___ Source material
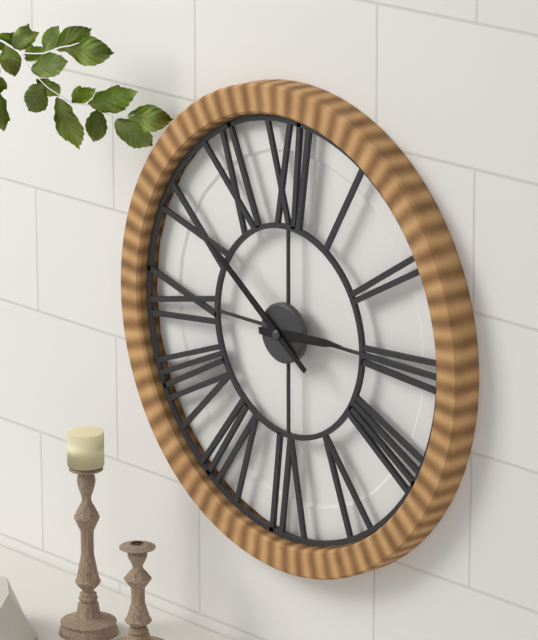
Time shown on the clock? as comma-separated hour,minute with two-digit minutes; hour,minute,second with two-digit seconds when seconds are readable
2,51
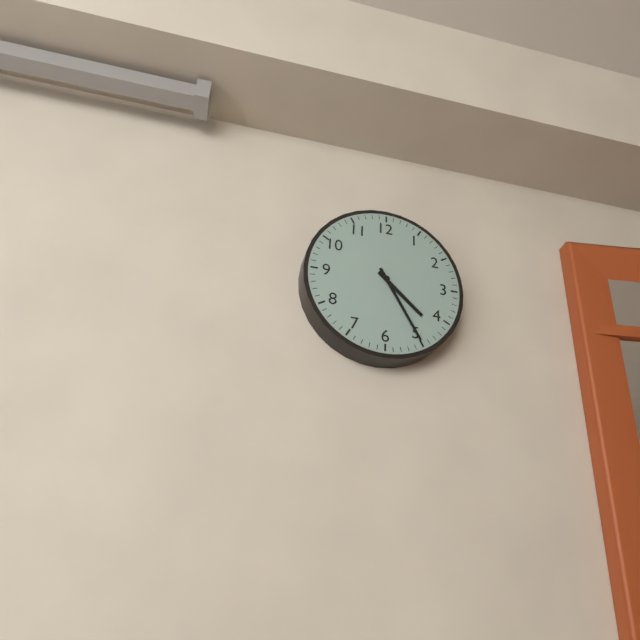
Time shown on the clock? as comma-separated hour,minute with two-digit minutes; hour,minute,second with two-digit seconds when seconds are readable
4,25
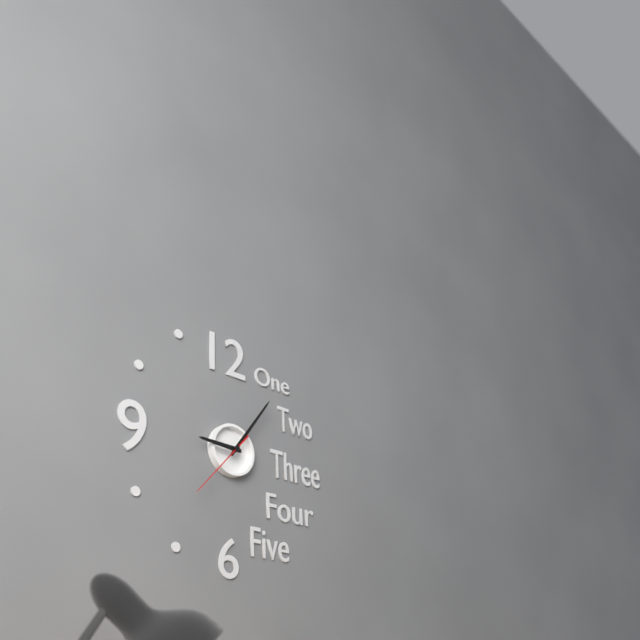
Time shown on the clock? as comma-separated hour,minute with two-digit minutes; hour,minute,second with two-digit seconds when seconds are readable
9,06,37
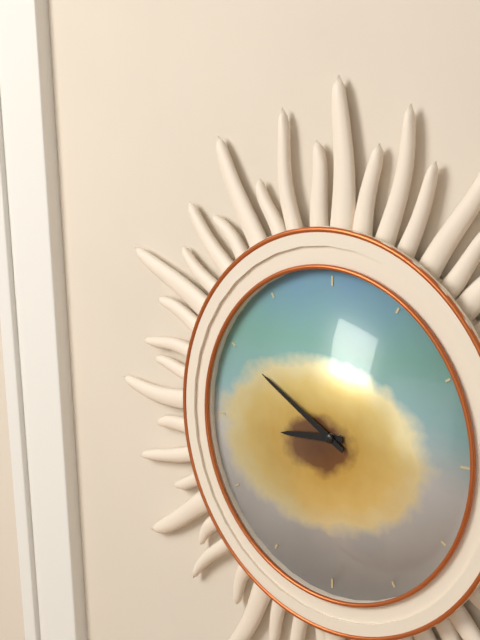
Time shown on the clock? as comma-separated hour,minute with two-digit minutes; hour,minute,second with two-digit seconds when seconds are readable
8,50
______
§ **Problem to solve**: Reproduce every line of text in the records above word for word, leaving out the pictures.

§ **Solution**:
Time shown on the clock? as comma-separated hour,minute with two-digit minutes; hour,minute,second with two-digit seconds when seconds are readable
2,51
Time shown on the clock? as comma-separated hour,minute with two-digit minutes; hour,minute,second with two-digit seconds when seconds are readable
4,25
Time shown on the clock? as comma-separated hour,minute with two-digit minutes; hour,minute,second with two-digit seconds when seconds are readable
9,06,37
Time shown on the clock? as comma-separated hour,minute with two-digit minutes; hour,minute,second with two-digit seconds when seconds are readable
8,50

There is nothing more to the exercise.